I've abandoned the protein PDB that was causing the issues and chose another one.
Yes, this is rather weird. Trust us to choose a system that misbehaves!
I did a bit more testing and the protein in vacuum works with AMBER and GROMACS, but not OpenMM. If I actually take the files generated by tLEaP and use those with OpenMM directly, i.e. not loading via BioSimSpace and writing back out, then it fails with the same error. As such, I don't think it's an issue with the way that we're parsing the file, rather something peculiar about this particular system with OpenMM. Perhaps it is more sensitive to the accuracy of the initial coordinates for some reason, or its own parser is misinterpreting things?
The protein and the ligand bonds are fine, but the solvent seems broken.

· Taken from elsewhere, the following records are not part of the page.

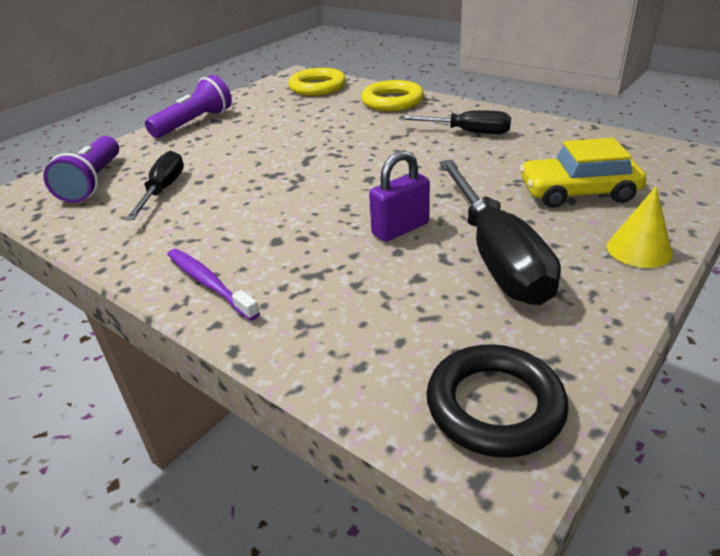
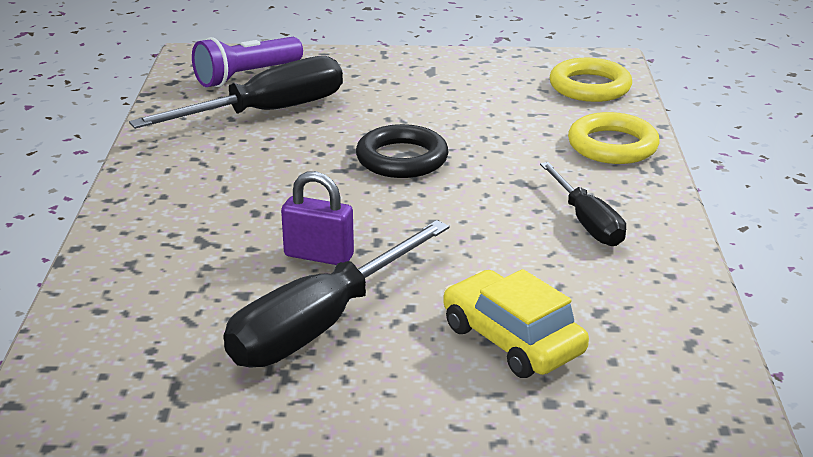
camera: 50 degrees right, 5 degrees down
black screwdriver [125,151,184,220] -> black screwdriver [129,56,343,129], size x1.66
purple flashlight [145,75,232,138] -> none
purple toothbrush [167,249,260,321] -> none
black ring [426,344,569,458] -> black ring moved to [356,124,449,178]
yellow cone [607,186,672,268] -> none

I think this because these are AMBER format files containing a GROMACS format water topology, i.e. naming conventions, etc. We don't care about the naming internally (neither does GROMACS or OpenMM) but some third-party tools do, and there is a difference between the way that fast three-point waters are represented. I imagine VMD is expecting AMBER format waters when you load an AMBER topology file.
Since we're using AMBER format files with OpenMM, I've updated the code so that it converts the water topology before write to keep things consistent. (These edits are in a feature branch that I'll merge across on Monday. It shouldn't affect the current simulations, though.)
I've also tested that process.getSystem() returns correctly from the minimisation stage and all seems okay at my end. (They way getSystem works is slightly different depending on the protocol, owing to the different files that are written.)
Minimisation process.getSystem() worked fine for me as well. I tried running the equilibration for 0.01 ns and using the CPU and it did indeed work. Then I tried the 0.01 ns with CUDA and that worked too. As soon as I switch to 0.1 ns with either CPU or CUDA, I get system return error I mentioned. If I set report_interval=1000, restart_interval=1000, the problem persists despite the trajectory having only 50 frames.
I wonder if there's a rounding issue with the way I compute the fraction of the trajectory that has completed in order to work out the current frame when you run getSystem. Just checking now. Will report back when I know more.
Yes, I think that's the issue. It is caught as an exception in getFrame, but in getSystem I use a try/except block since you don't want it to fail when running interactively if nothing has been written to the trajectory file yet. I'll just cap the frac_complete at 1 in getSystem so that we never ask for a frame outside of the limits.
(OpenMM is reporting a time of slightly greater than num_steps * timestep for the last step.)